Assigned task — Reproduce the text in every row below line for line, leaving out the pictures.

Record extracts —
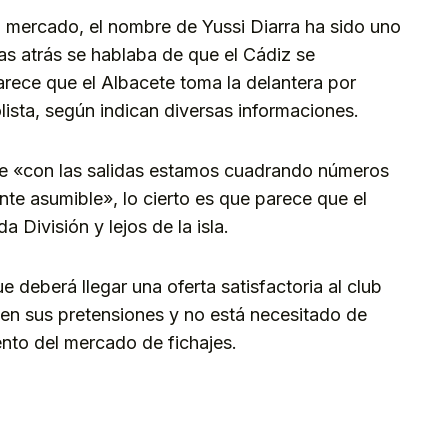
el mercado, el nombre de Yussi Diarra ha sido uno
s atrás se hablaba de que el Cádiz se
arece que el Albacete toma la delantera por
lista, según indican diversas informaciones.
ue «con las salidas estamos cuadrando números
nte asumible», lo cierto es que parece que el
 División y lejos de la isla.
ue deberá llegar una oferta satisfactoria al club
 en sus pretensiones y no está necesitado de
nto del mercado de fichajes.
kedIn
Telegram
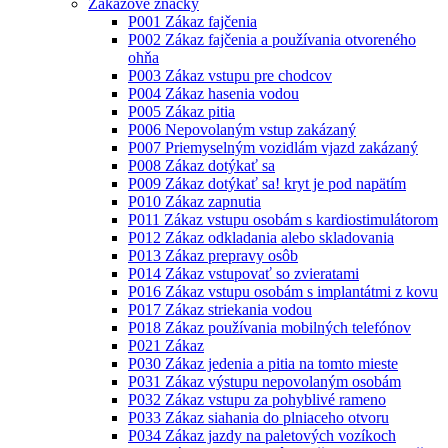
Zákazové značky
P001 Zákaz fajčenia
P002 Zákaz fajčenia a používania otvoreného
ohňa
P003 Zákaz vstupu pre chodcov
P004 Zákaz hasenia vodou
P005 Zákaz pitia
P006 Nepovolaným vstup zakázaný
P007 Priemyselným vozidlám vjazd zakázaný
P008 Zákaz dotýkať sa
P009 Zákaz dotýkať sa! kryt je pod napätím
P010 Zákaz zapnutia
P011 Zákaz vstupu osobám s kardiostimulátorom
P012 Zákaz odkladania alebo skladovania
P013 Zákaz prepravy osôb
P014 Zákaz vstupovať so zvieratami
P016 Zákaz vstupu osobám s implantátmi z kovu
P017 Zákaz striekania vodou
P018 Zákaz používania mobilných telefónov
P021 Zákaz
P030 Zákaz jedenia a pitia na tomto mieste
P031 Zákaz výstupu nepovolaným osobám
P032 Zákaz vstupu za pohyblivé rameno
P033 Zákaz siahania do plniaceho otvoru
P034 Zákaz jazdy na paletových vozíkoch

Task response —
el mercado, el nombre de Yussi Diarra ha sido uno
s atrás se hablaba de que el Cádiz se
arece que el Albacete toma la delantera por
lista, según indican diversas informaciones.
ue «con las salidas estamos cuadrando números
nte asumible», lo cierto es que parece que el
 División y lejos de la isla.
ue deberá llegar una oferta satisfactoria al club
 en sus pretensiones y no está necesitado de
nto del mercado de fichajes.
kedIn
Telegram
Zákazové značky
P001 Zákaz fajčenia
P002 Zákaz fajčenia a používania otvoreného
ohňa
P003 Zákaz vstupu pre chodcov
P004 Zákaz hasenia vodou
P005 Zákaz pitia
P006 Nepovolaným vstup zakázaný
P007 Priemyselným vozidlám vjazd zakázaný
P008 Zákaz dotýkať sa
P009 Zákaz dotýkať sa! kryt je pod napätím
P010 Zákaz zapnutia
P011 Zákaz vstupu osobám s kardiostimulátorom
P012 Zákaz odkladania alebo skladovania
P013 Zákaz prepravy osôb
P014 Zákaz vstupovať so zvieratami
P016 Zákaz vstupu osobám s implantátmi z kovu
P017 Zákaz striekania vodou
P018 Zákaz používania mobilných telefónov
P021 Zákaz
P030 Zákaz jedenia a pitia na tomto mieste
P031 Zákaz výstupu nepovolaným osobám
P032 Zákaz vstupu za pohyblivé rameno
P033 Zákaz siahania do plniaceho otvoru
P034 Zákaz jazdy na paletových vozíkoch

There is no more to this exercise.